Topping the list was PayPal’s announcement that it plans to support Apple Tap to Pay on iPhones. The initiative will enable PayPal merchants in the United States to accept contactless debit or credit cards and mobile wallets, including Apple Pay, using an iPhone and the PayPal or Venmo iOS app. As a result, PayPal merchants can use their iPhone as a mobile point of sale terminal without the need for a dongle or other accessory device. Apple launched the technology in February.
“We believe that this along with our other in-store initiatives will continue to accelerate our opportunity to seamlessly process payments in the physical world for our merchants,” PayPal chief executive and president Dan Schulman told analysts, according to a Seeking Alpha transcript of the earnings call.
Schulman said that PayPal is also adding Apple Pay as a payment option to its unbranded checkout flows on its merchant platforms, including its PayPal Commerce Platform. PayPal is testing this initiative with several e-commerce platforms and merchants and anticipates a broader rollout in the coming months, Schulman added. Unbranded checkouts refer to online sites where PayPal is accepted without the inclusion of a PayPal checkout button.
Finally, the agreement will allow consumers in the U.S. to add their PayPal and Venmo network-branded credit and debit cards to their Apple wallet, starting in 2023. Consumers will be able to use those cards online and in-store wherever Apple Pay is accepted.
“We anticipate this to be available in the first half of 2023, expanding the opportunity for our consumers to transact in-store,” Schulman said, according to the transcript. “This is a significant step forward in our relationship with Apple and we are excited to work closely with them to bring these new capabilities to our mutual customers.”
While taking questions from equity analysts during the call, Schulman said PayPal’s initiatives with Apple will unlock several opportunities to better serve merchants and consumers. He cited PayPal’s merchant fee of 2.29% plus $0.09 as a competitive advantage and said adding Apple to PayPal’s unbranded flows will make the company more competitive, since PayPal can position its platform as a complete payment solution for small and mid-sized merchants. “It enables us to offer more choice to our merchants, which is something we’ve been focused on for years and years now,” Schulman said, according to the transcript.
Enabling PayPal customers to add their PayPal and Venmo credit and debit cards to their Apple Pay wallets will increase PayPal’s branded transactions at checkout, Schulman added. To illustrate his point, he said PayPal has a similar arrangement with Google Pay.

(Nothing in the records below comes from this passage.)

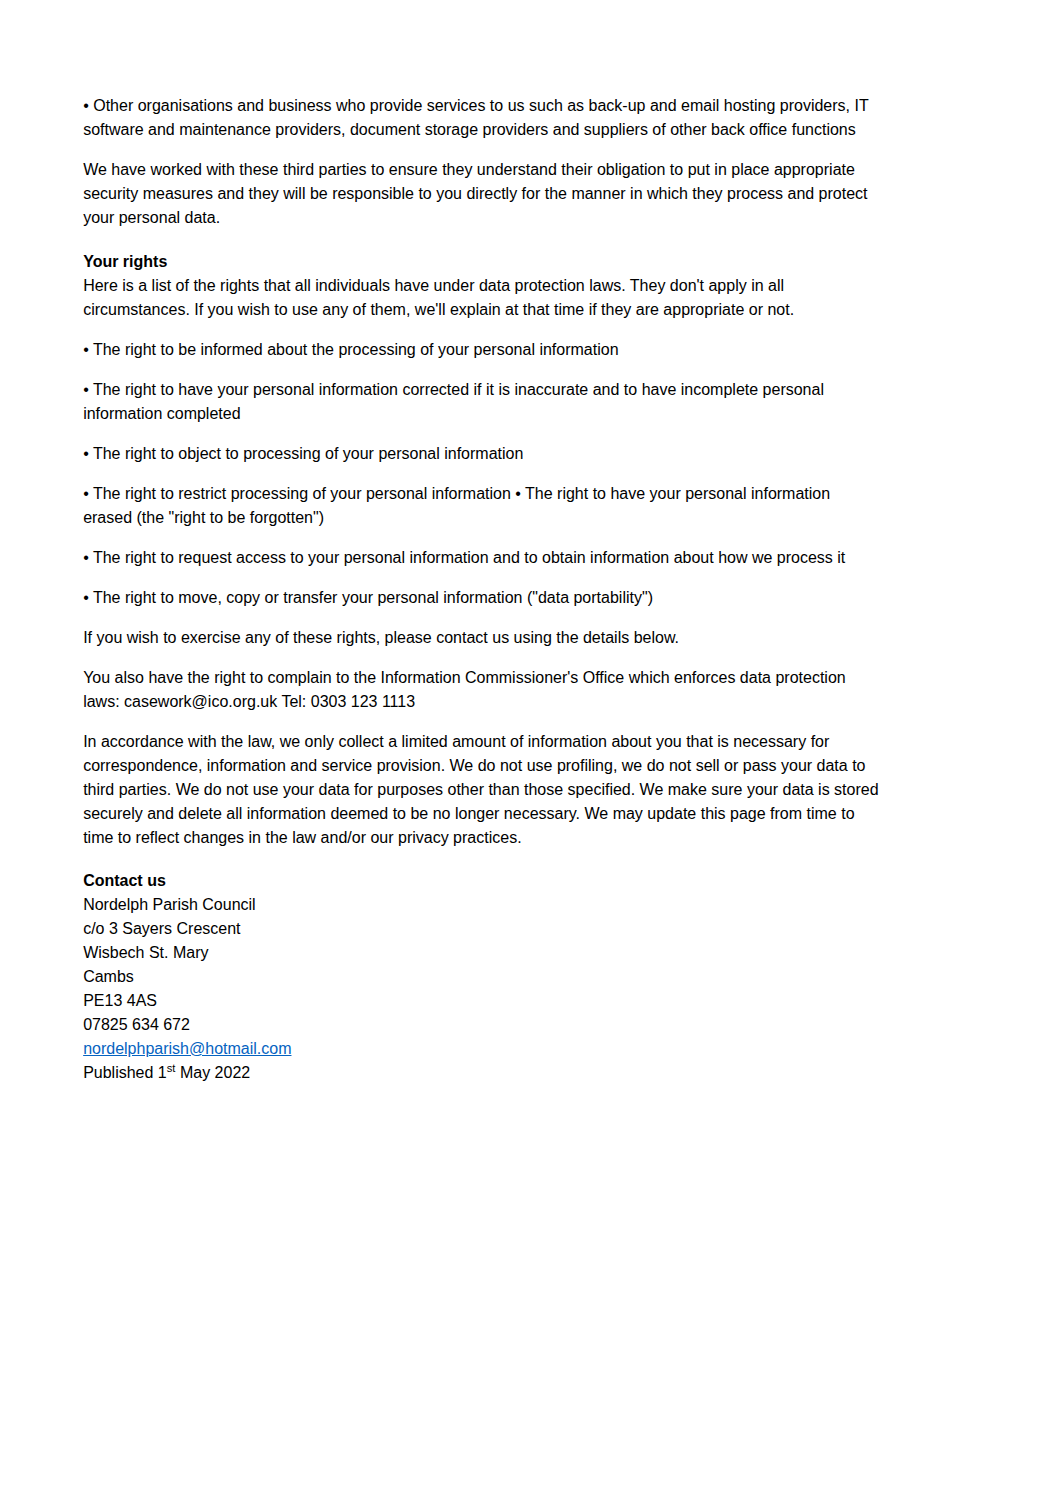• Other organisations and business who provide services to us such as back-up and email hosting providers, IT software and maintenance providers, document storage providers and suppliers of other back office functions
We have worked with these third parties to ensure they understand their obligation to put in place appropriate security measures and they will be responsible to you directly for the manner in which they process and protect your personal data.
Your rights
Here is a list of the rights that all individuals have under data protection laws. They don't apply in all circumstances. If you wish to use any of them, we'll explain at that time if they are appropriate or not.
• The right to be informed about the processing of your personal information
• The right to have your personal information corrected if it is inaccurate and to have incomplete personal information completed
• The right to object to processing of your personal information
• The right to restrict processing of your personal information • The right to have your personal information erased (the "right to be forgotten")
• The right to request access to your personal information and to obtain information about how we process it
• The right to move, copy or transfer your personal information ("data portability")
If you wish to exercise any of these rights, please contact us using the details below.
You also have the right to complain to the Information Commissioner's Office which enforces data protection laws: casework@ico.org.uk Tel: 0303 123 1113
In accordance with the law, we only collect a limited amount of information about you that is necessary for correspondence, information and service provision. We do not use profiling, we do not sell or pass your data to third parties. We do not use your data for purposes other than those specified. We make sure your data is stored securely and delete all information deemed to be no longer necessary. We may update this page from time to time to reflect changes in the law and/or our privacy practices.
Contact us
Nordelph Parish Council
c/o 3 Sayers Crescent
Wisbech St. Mary
Cambs
PE13 4AS
07825 634 672
nordelphparish@hotmail.com
Published 1st May 2022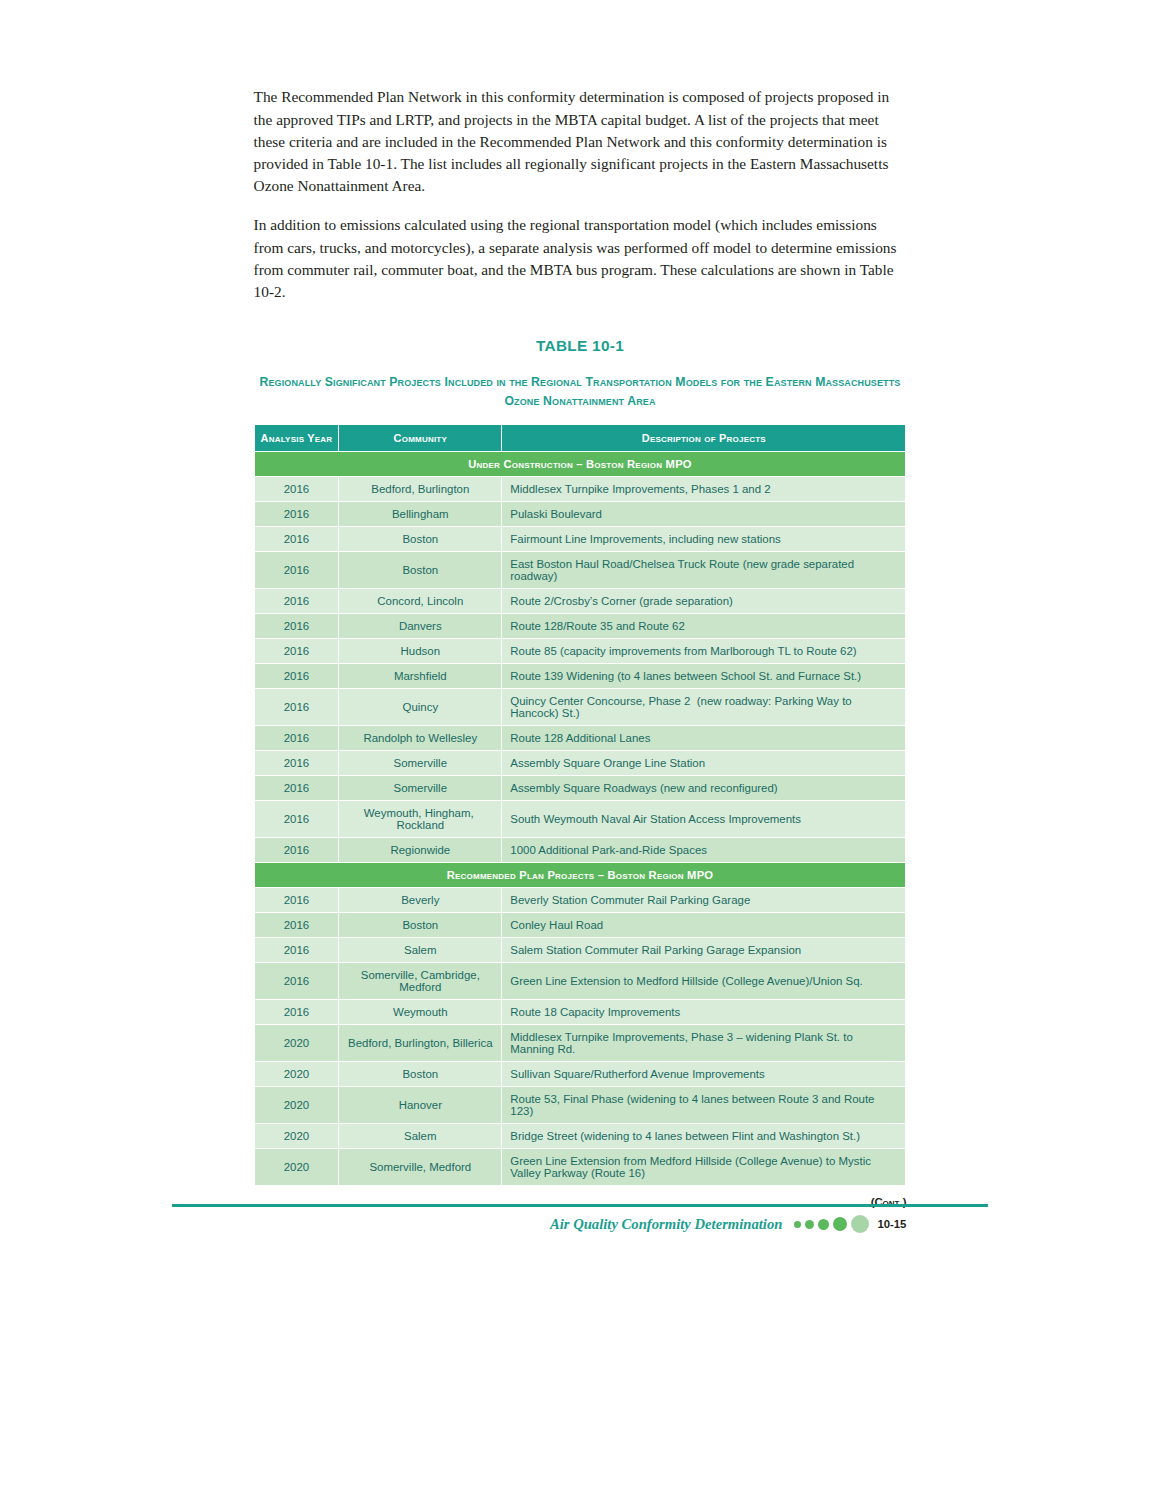The Recommended Plan Network in this conformity determination is composed of projects proposed in the approved TIPs and LRTP, and projects in the MBTA capital budget. A list of the projects that meet these criteria and are included in the Recommended Plan Network and this conformity determination is provided in Table 10-1. The list includes all regionally significant projects in the Eastern Massachusetts Ozone Nonattainment Area.
In addition to emissions calculated using the regional transportation model (which includes emissions from cars, trucks, and motorcycles), a separate analysis was performed off model to determine emissions from commuter rail, commuter boat, and the MBTA bus program. These calculations are shown in Table 10-2.
TABLE 10-1
Regionally Significant Projects Included in the Regional Transportation Models for the Eastern Massachusetts
Ozone Nonattainment Area
| Analysis Year | Community | Description of Projects |
| --- | --- | --- |
| Under Construction – Boston Region MPO |
| 2016 | Bedford, Burlington | Middlesex Turnpike Improvements, Phases 1 and 2 |
| 2016 | Bellingham | Pulaski Boulevard |
| 2016 | Boston | Fairmount Line Improvements, including new stations |
| 2016 | Boston | East Boston Haul Road/Chelsea Truck Route (new grade separated roadway) |
| 2016 | Concord, Lincoln | Route 2/Crosby’s Corner (grade separation) |
| 2016 | Danvers | Route 128/Route 35 and Route 62 |
| 2016 | Hudson | Route 85 (capacity improvements from Marlborough TL to Route 62) |
| 2016 | Marshfield | Route 139 Widening (to 4 lanes between School St. and Furnace St.) |
| 2016 | Quincy | Quincy Center Concourse, Phase 2 (new roadway: Parking Way to Hancock) St.) |
| 2016 | Randolph to Wellesley | Route 128 Additional Lanes |
| 2016 | Somerville | Assembly Square Orange Line Station |
| 2016 | Somerville | Assembly Square Roadways (new and reconfigured) |
| 2016 | Weymouth, Hingham, Rockland | South Weymouth Naval Air Station Access Improvements |
| 2016 | Regionwide | 1000 Additional Park-and-Ride Spaces |
| Recommended Plan Projects – Boston Region MPO |
| 2016 | Beverly | Beverly Station Commuter Rail Parking Garage |
| 2016 | Boston | Conley Haul Road |
| 2016 | Salem | Salem Station Commuter Rail Parking Garage Expansion |
| 2016 | Somerville, Cambridge, Medford | Green Line Extension to Medford Hillside (College Avenue)/Union Sq. |
| 2016 | Weymouth | Route 18 Capacity Improvements |
| 2020 | Bedford, Burlington, Billerica | Middlesex Turnpike Improvements, Phase 3 – widening Plank St. to Manning Rd. |
| 2020 | Boston | Sullivan Square/Rutherford Avenue Improvements |
| 2020 | Hanover | Route 53, Final Phase (widening to 4 lanes between Route 3 and Route 123) |
| 2020 | Salem | Bridge Street (widening to 4 lanes between Flint and Washington St.) |
| 2020 | Somerville, Medford | Green Line Extension from Medford Hillside (College Avenue) to Mystic Valley Parkway (Route 16) |
(Cont.)
Air Quality Conformity Determination 10-15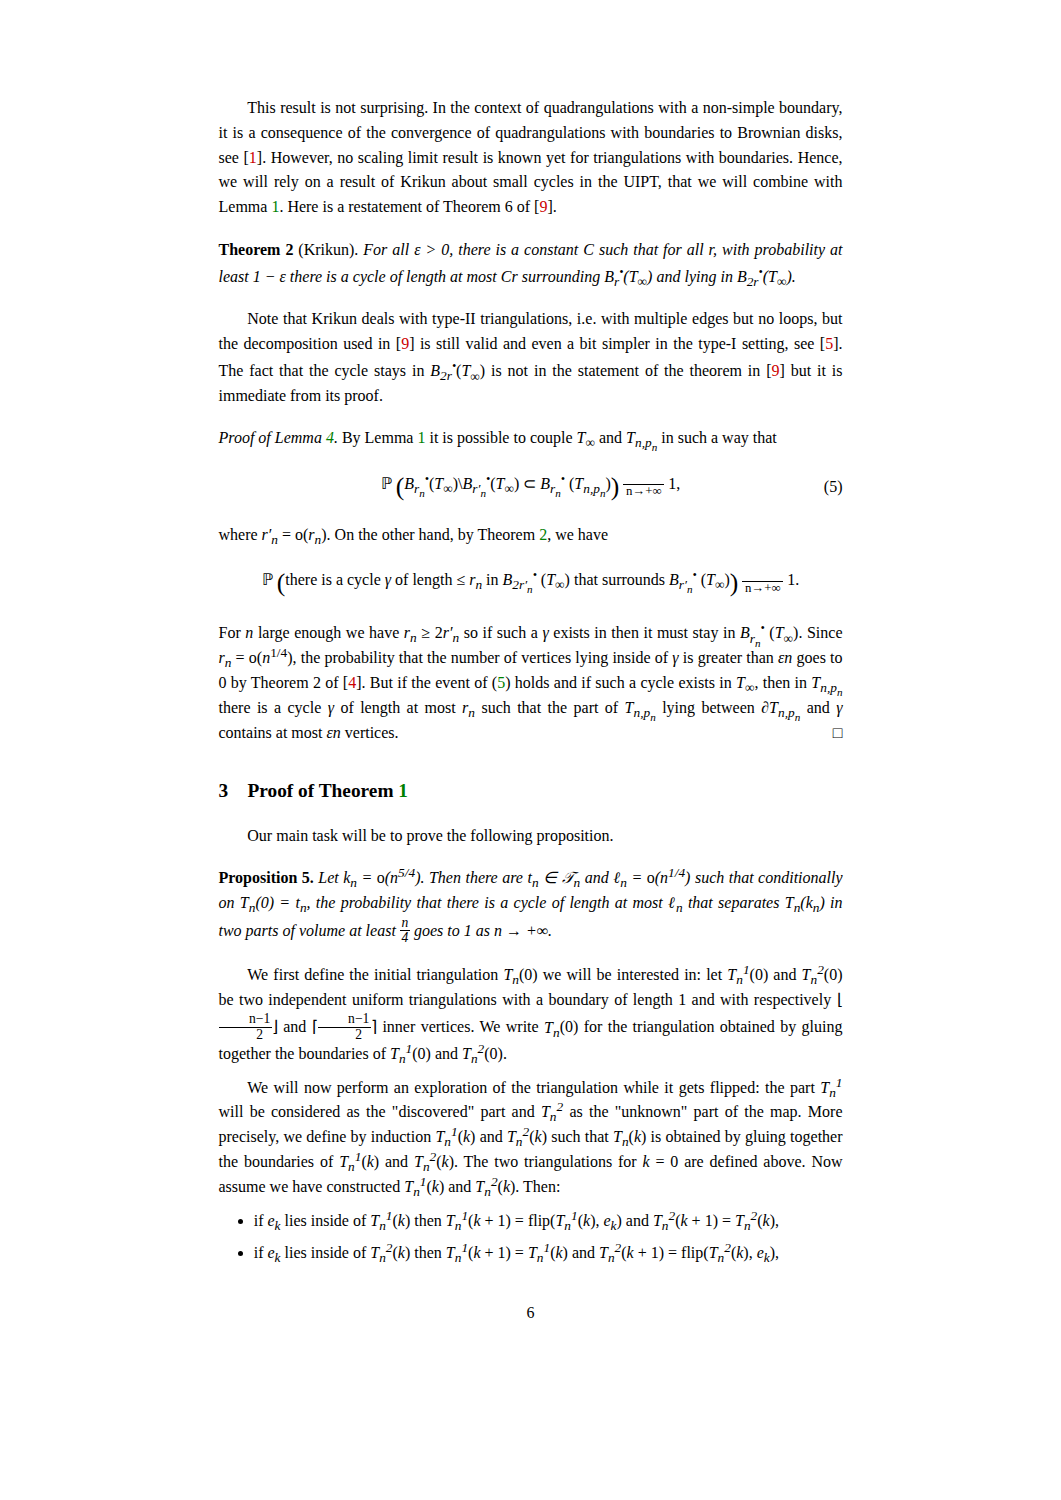This result is not surprising. In the context of quadrangulations with a non-simple boundary, it is a consequence of the convergence of quadrangulations with boundaries to Brownian disks, see [1]. However, no scaling limit result is known yet for triangulations with boundaries. Hence, we will rely on a result of Krikun about small cycles in the UIPT, that we will combine with Lemma 1. Here is a restatement of Theorem 6 of [9].
Theorem 2 (Krikun). For all ε > 0, there is a constant C such that for all r, with probability at least 1 − ε there is a cycle of length at most Cr surrounding Br•(T∞) and lying in B2r•(T∞).
Note that Krikun deals with type-II triangulations, i.e. with multiple edges but no loops, but the decomposition used in [9] is still valid and even a bit simpler in the type-I setting, see [5]. The fact that the cycle stays in B2r•(T∞) is not in the statement of the theorem in [9] but it is immediate from its proof.
Proof of Lemma 4. By Lemma 1 it is possible to couple T∞ and Tn,pn in such a way that
ℙ (Brn•(T∞)\Br′n•(T∞) ⊂ Brn• (Tn,pn)) n→+∞ 1, (5)
where r′n = o(rn). On the other hand, by Theorem 2, we have
ℙ (there is a cycle γ of length ≤ rn in B2r′n• (T∞) that surrounds Br′n• (T∞)) n→+∞ 1.
For n large enough we have rn ≥ 2r′n so if such a γ exists in then it must stay in Brn• (T∞). Since rn = o(n1/4), the probability that the number of vertices lying inside of γ is greater than εn goes to 0 by Theorem 2 of [4]. But if the event of (5) holds and if such a cycle exists in T∞, then in Tn,pn there is a cycle γ of length at most rn such that the part of Tn,pn lying between ∂Tn,pn and γ contains at most εn vertices. □
3 Proof of Theorem 1
Our main task will be to prove the following proposition.
Proposition 5. Let kn = o(n5/4). Then there are tn ∈ 𝒯n and ℓn = o(n1/4) such that conditionally on Tn(0) = tn, the probability that there is a cycle of length at most ℓn that separates Tn(kn) in two parts of volume at least n 4 goes to 1 as n → +∞.
We first define the initial triangulation Tn(0) we will be interested in: let Tn1(0) and Tn2(0) be two independent uniform triangulations with a boundary of length 1 and with respectively ⌊n−12⌋ and ⌈n−12⌉ inner vertices. We write Tn(0) for the triangulation obtained by gluing together the boundaries of Tn1(0) and Tn2(0).
We will now perform an exploration of the triangulation while it gets flipped: the part Tn1 will be considered as the "discovered" part and Tn2 as the "unknown" part of the map. More precisely, we define by induction Tn1(k) and Tn2(k) such that Tn(k) is obtained by gluing together the boundaries of Tn1(k) and Tn2(k). The two triangulations for k = 0 are defined above. Now assume we have constructed Tn1(k) and Tn2(k). Then:
if ek lies inside of Tn1(k) then Tn1(k + 1) = flip(Tn1(k), ek) and Tn2(k + 1) = Tn2(k),
if ek lies inside of Tn2(k) then Tn1(k + 1) = Tn1(k) and Tn2(k + 1) = flip(Tn2(k), ek),
6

In Germany, for example, when Google Pay users add their PayPal credentials, there is a 20% increase in their branded checkout transactions.
“They also have the ability to create temporary digital cards that can even allow us to bring our buy now, pay later from branded checkout online, to everywhere a consumer shops,” Schulman said, according to the transcript. “I think there’s a lot of really nice unlocks.”
In addition to announcing the initiatives with Apple, PayPal said it plans to have acceptance for its Venmo peer-to-peer payment service on Amazon.com fully ramped up for the peak holiday shopping season starting later this month.
Schulman also said buy now, pay later has become an integral part of PayPal’s checkout strategy. PayPal’s Pay in 4 product has made 150 million different loans since its launch about two years ago. The payment option is accepted by 2.2 million unique merchants, according to Schulman.
“So not only do we have a great value proposition, but we have a real competitive advantage in knowing our customers, 90% of the people that use Buy Now, Pay Later, we have history on,” Schulman said, according to the transcript. “We’re really trying to imagine Buy Now, Pay Later as being fully omni as a capability. And we think that will unlock quite a bit for us as we look forward.”
For the third quarter, PayPal posted net revenue of $6.8 billion, up from $6.1 billion in 2021’s third quarter. Total payment volume for the quarter totaled $337 billion versus $309 billion a year earlier.